Barun Agarwal’s Factorial Fund surged nearly 18%, continuing a winning streak since its inception in 2012, said a person with knowledge of the matter. Among its top trades was a long-time credit investment in India’s Vedanta Resources Ltd. Previously weighed down by investor pessimism, Vedanta’s shares and bonds outperformed last year on an earnings recovery and efforts to reduce leverage.

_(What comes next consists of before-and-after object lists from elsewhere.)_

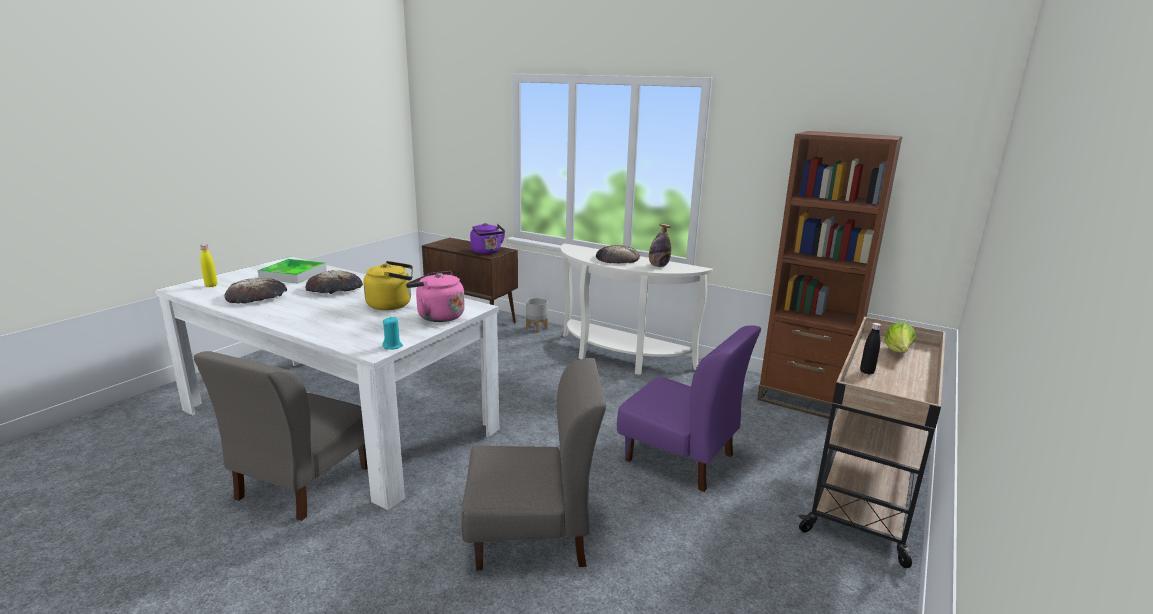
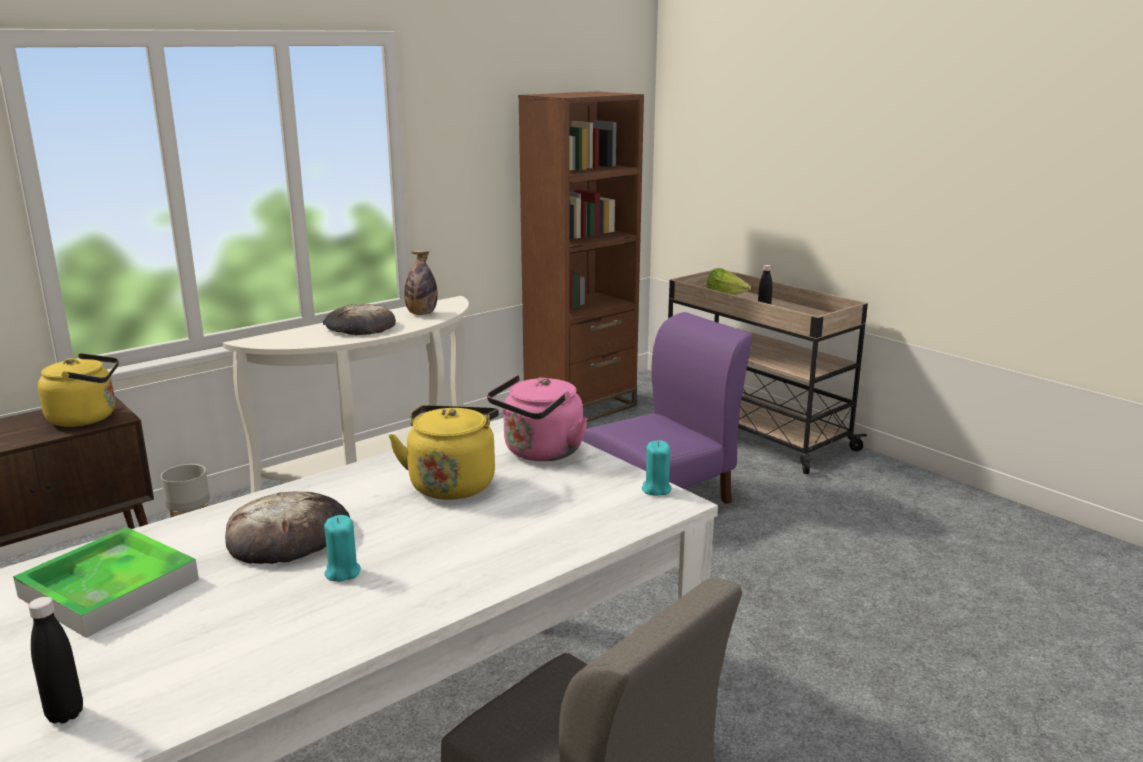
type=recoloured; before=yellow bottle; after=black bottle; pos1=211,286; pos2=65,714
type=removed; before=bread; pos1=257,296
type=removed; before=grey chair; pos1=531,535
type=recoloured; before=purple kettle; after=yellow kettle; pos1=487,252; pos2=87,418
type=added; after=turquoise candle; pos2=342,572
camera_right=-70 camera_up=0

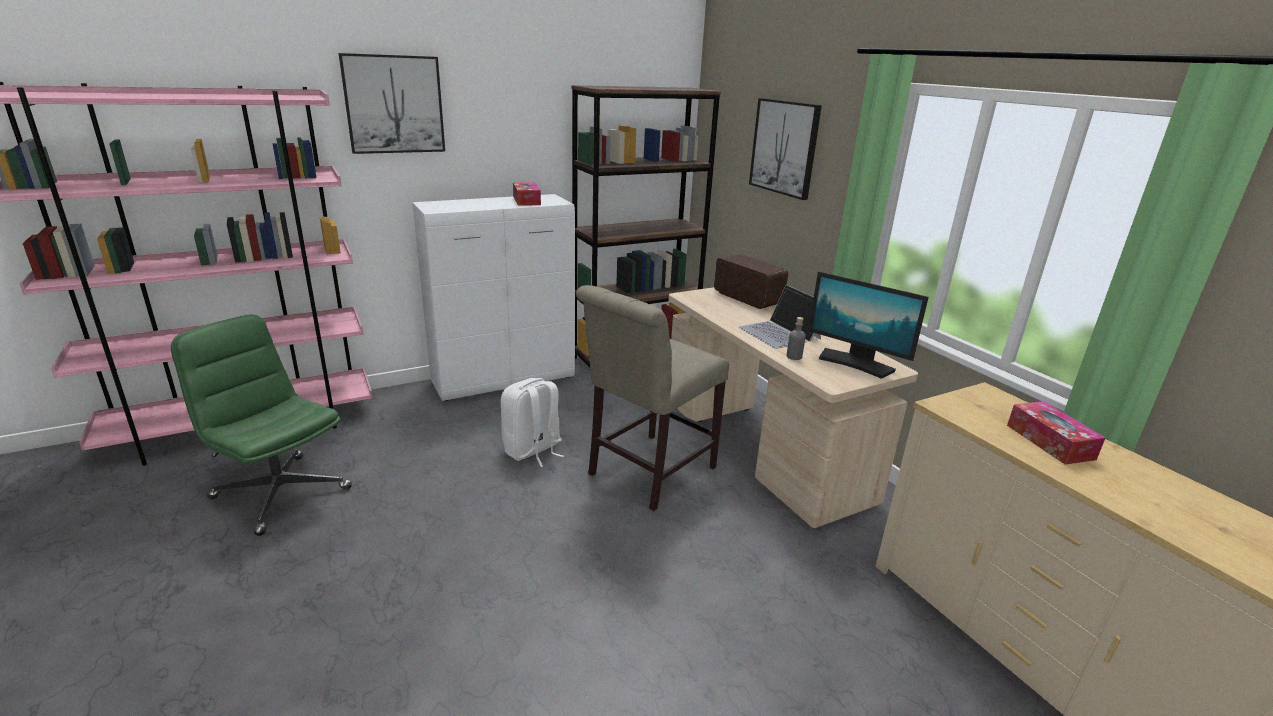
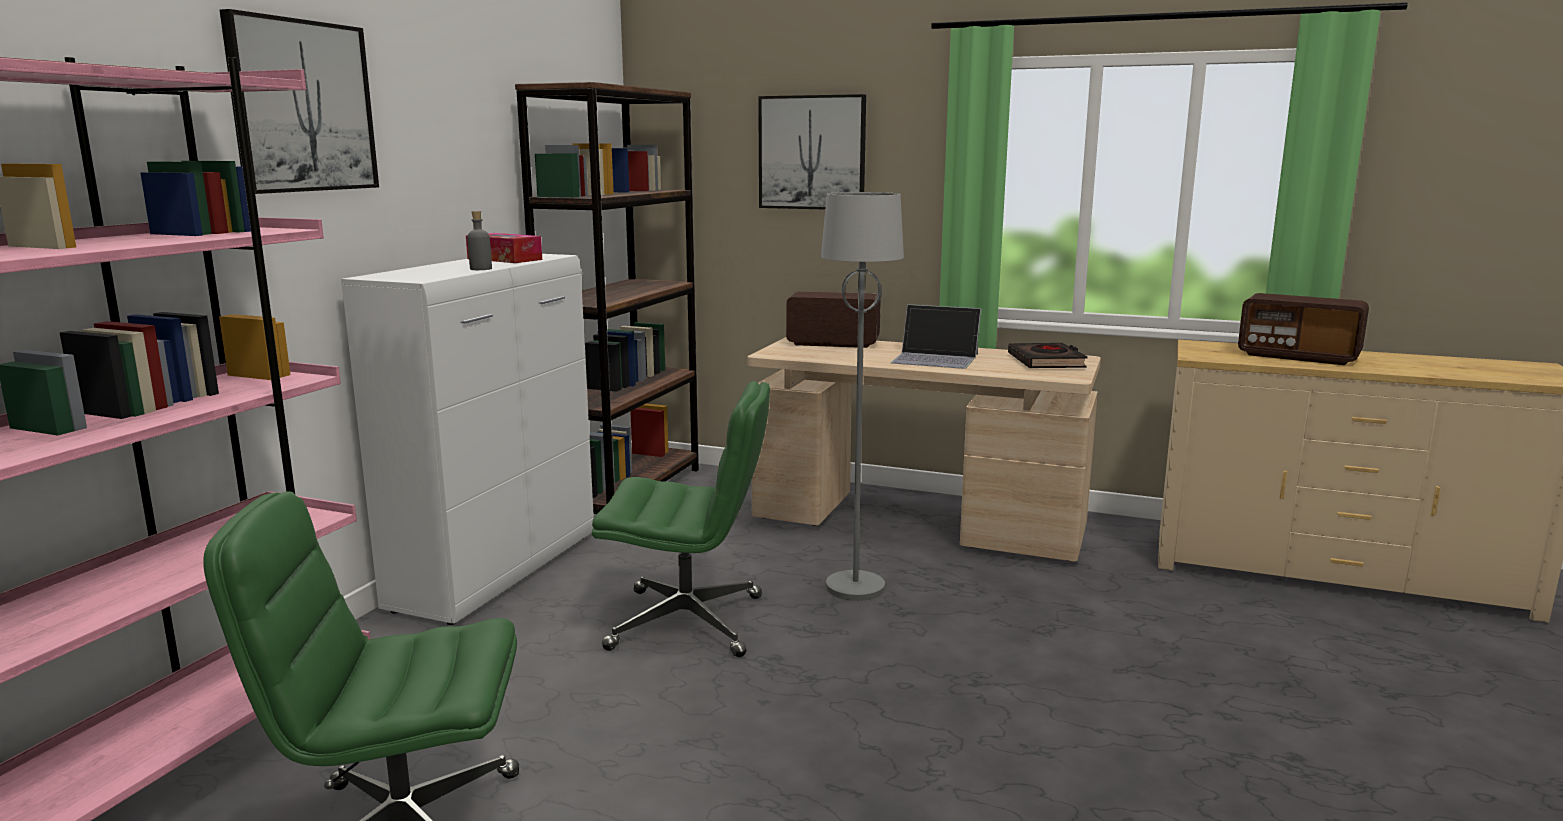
type=replaced; before=white backpack; after=green office chair; pos1=533,450; pos2=689,622
type=replaced; before=beige chair; after=grey floor lamp; pos1=646,473; pos2=854,588
type=moved; before=grey bottle; pos1=794,356; pos2=481,269
type=replaced; before=monitor; after=black book; pos1=855,363; pos2=1046,362
type=replaced; before=tissue box; after=radio; pos1=1050,442; pos2=1298,356
camera_right=-40 camera_up=-10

Share price swings of companies including South Korea’s Posco Holdings Inc., Taiwan’s Hon Hai Precision Industry Co. and China’s Sunny Optical Technology Group made their convertible bonds profitable trades, as did Hong Kong’s flagship carrier Cathay Pacific Airways Ltd.’s convertible bond buyback. Improving sentiment, buybacks and redemptions lifted the credit prices of Chinese companies, such as drugmakers Pharmaron Beijing Co. and Luye Pharma Group Ltd., equipment leasing firm Far East Horizon Ltd. and Postal Savings Bank of China Co., the person said.
Tribeca Asia Credit Fund was another beneficiary of improving credit spreads and rating upgrades as the likes of Vedanta and Japan’s Rakuten Group Inc. regained access to the bond market, said its manager John Stover. Company buybacks and bond redemptions provided event-driven trading opportunities. New bond issuances rebounded with higher coupons, while a shift in negotiation power to bondholders from issuers led to better deal terms.

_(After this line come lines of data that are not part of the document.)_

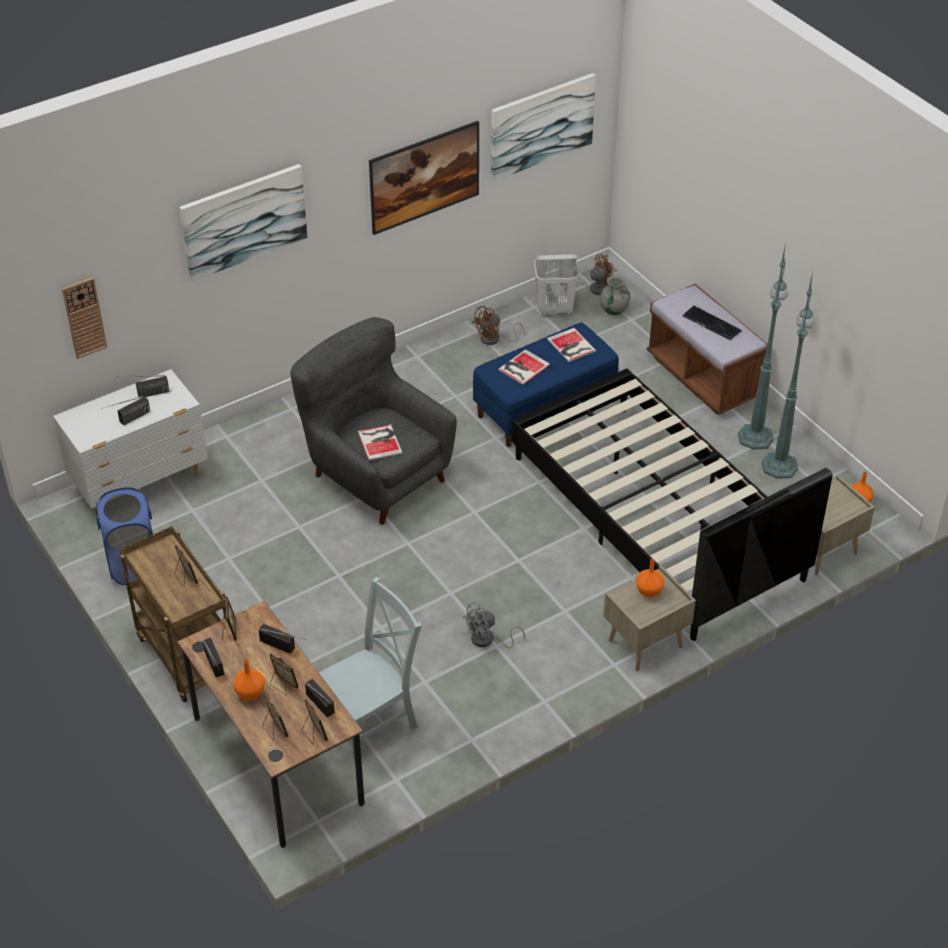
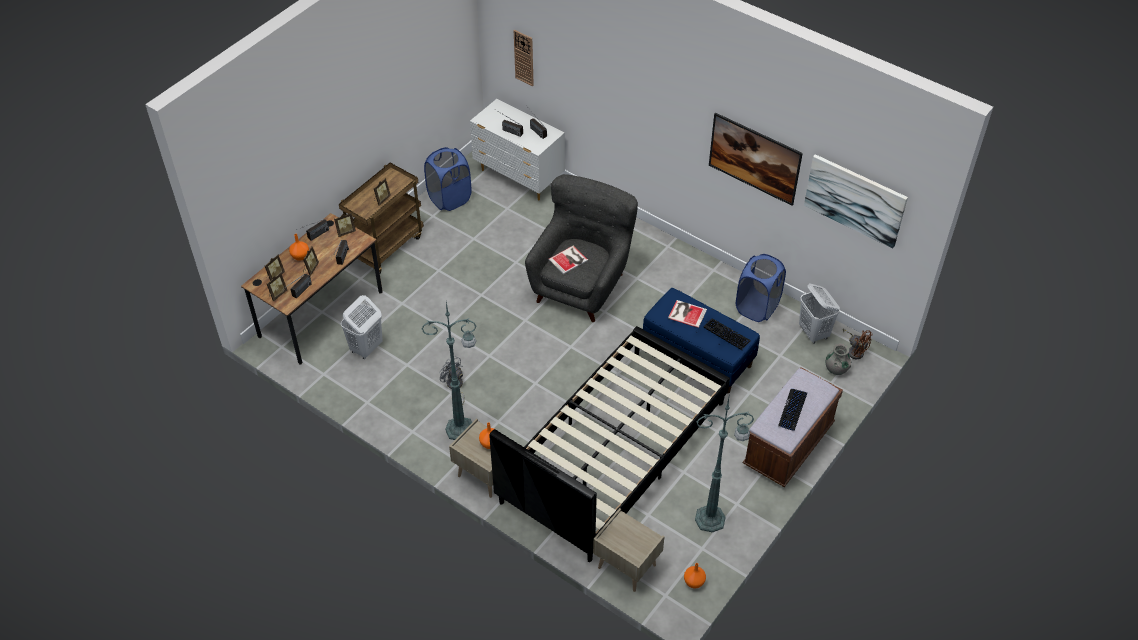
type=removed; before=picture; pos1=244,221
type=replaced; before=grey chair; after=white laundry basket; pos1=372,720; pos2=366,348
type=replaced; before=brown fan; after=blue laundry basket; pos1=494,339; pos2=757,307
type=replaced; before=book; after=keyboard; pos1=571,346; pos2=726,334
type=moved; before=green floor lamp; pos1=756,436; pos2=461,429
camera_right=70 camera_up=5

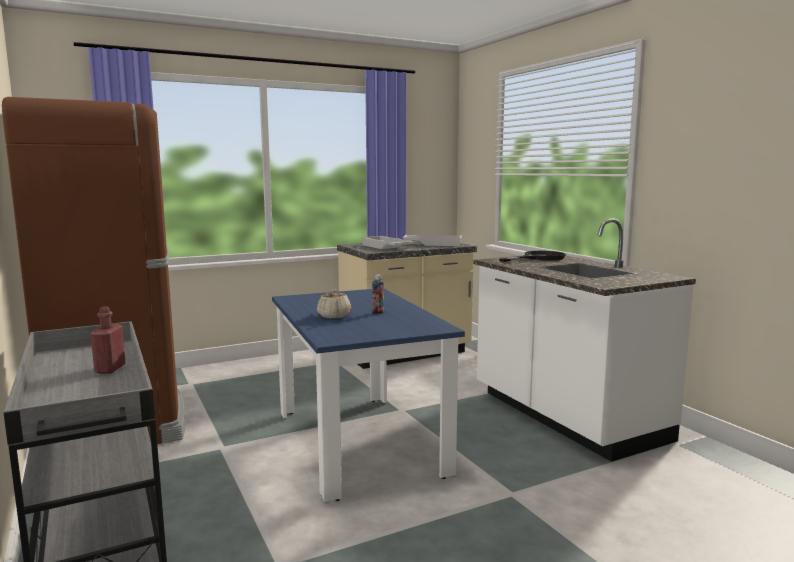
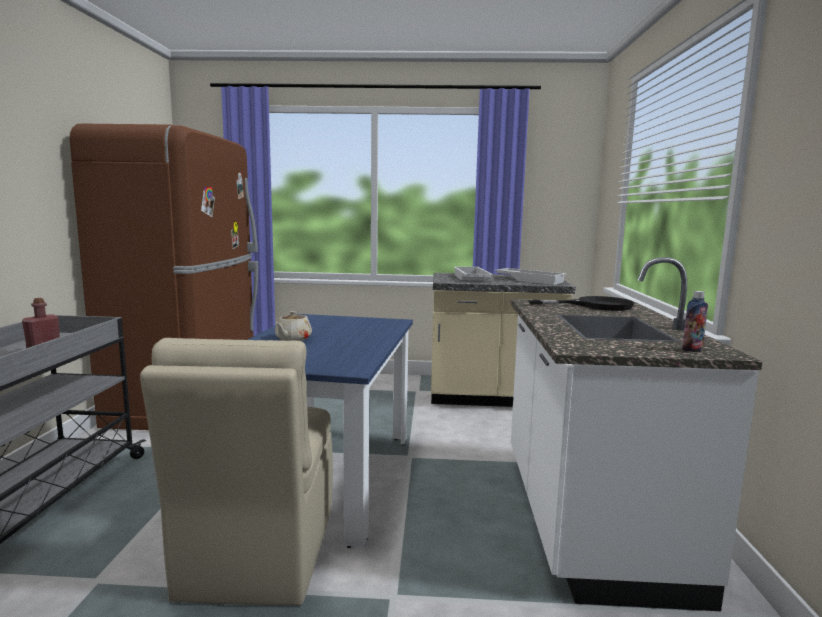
type=moved; before=bottle; pos1=378,312; pos2=692,350
type=added; after=beige chair; pos2=258,553
camera_right=30 camera_up=0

Stover expects new bond sales in the region to continue to recover. Dollar rates are trending below Asia-Pacific outside Japan and China again, prompting firms to redeem their bonds at higher than market prices and replace them with longer-maturity borrowing in the greenback, instead of local currencies. His investments will be biased toward India and much of Southeast Asia, which Stover said stand to benefit from the second Donald Trump presidency at the expense of China, South Korea and Japan.
US Caution
Will Li’s Arete Macro Fund had its best year in a decade, gaining 17.8% in 2024, according to a person with knowledge of the matter. Key winning trades include bullish bets on Chinese equities in anticipation of government stimulus, and on the US dollar based on the strength of the world’s largest economy.
Still, while the US rally has helped juice returns at hedge funds across Asia, managers are increasingly concerned about the sustainability of “American exceptionalism.”

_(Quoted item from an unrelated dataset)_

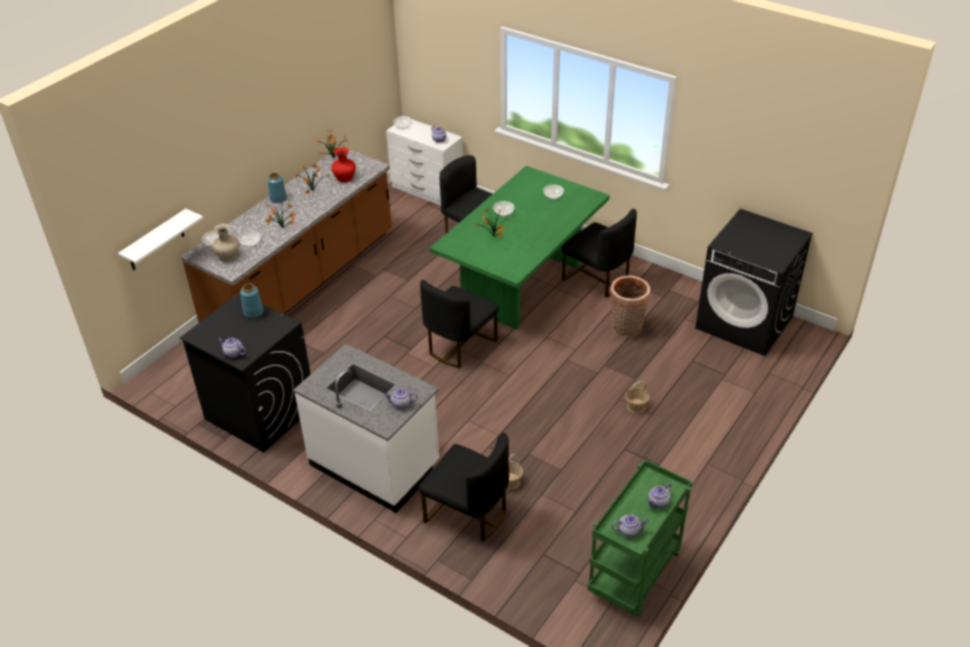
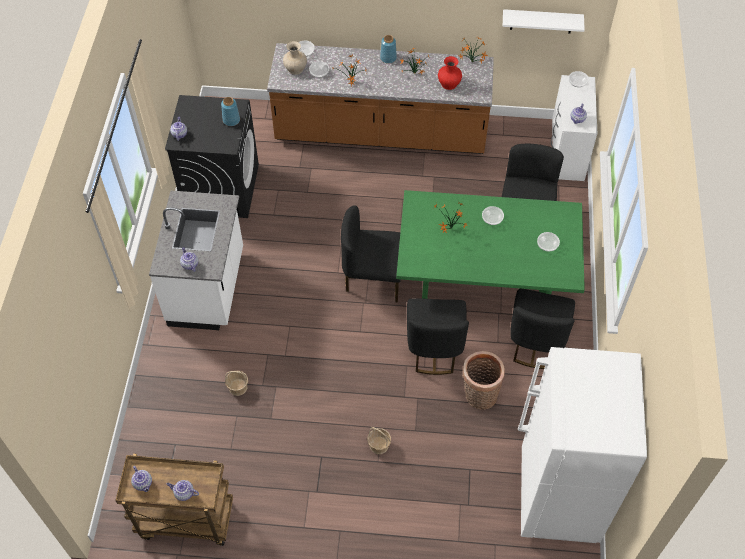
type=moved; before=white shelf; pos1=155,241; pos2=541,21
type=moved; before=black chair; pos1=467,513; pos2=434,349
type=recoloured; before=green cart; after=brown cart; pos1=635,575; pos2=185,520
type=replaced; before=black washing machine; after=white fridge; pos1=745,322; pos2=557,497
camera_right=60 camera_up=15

“We cannot remember a time in our career where global consensus has been so uniform on continued US outperformance,” Panview’s team wrote in the newsletter, citing stock valuations near record highs and sentiment too bullish for its liking. “But we are not brave (or foolish) enough to call a market top.”
Volatility fund manager True Partner Capital Holding Ltd. echoed the sentiment in its year-end newsletter, noting the magnitude of gains in the S&P 500 in the past two years was last seen before the dotcom crash.
“The combination of overpricing, leverage and extremely bullish sentiment can be a toxic one,” it said.
FengHe Fund Management Pte. has been adding Chinese stocks listed at home, in Hong Kong and the US to its $3.9 billion Asia fund, which returned 10% last year. That doesn’t mean it’s exuberant about the world’s second-largest economy.
“In the face of prevailing market pessimism surrounding China, our investment decisions as bottom-up investors are not influenced by broader macroeconomic optimism about the country,” a spokesperson said in an email. “Instead, our stock convictions are based on the certainties we uncovered through rigorous fundamental research and compelling valuation-based risk-reward profiles.”
The funds declined to comment, with the exceptions of FengHe, L&R, RAYS, Tribeca and True Partner.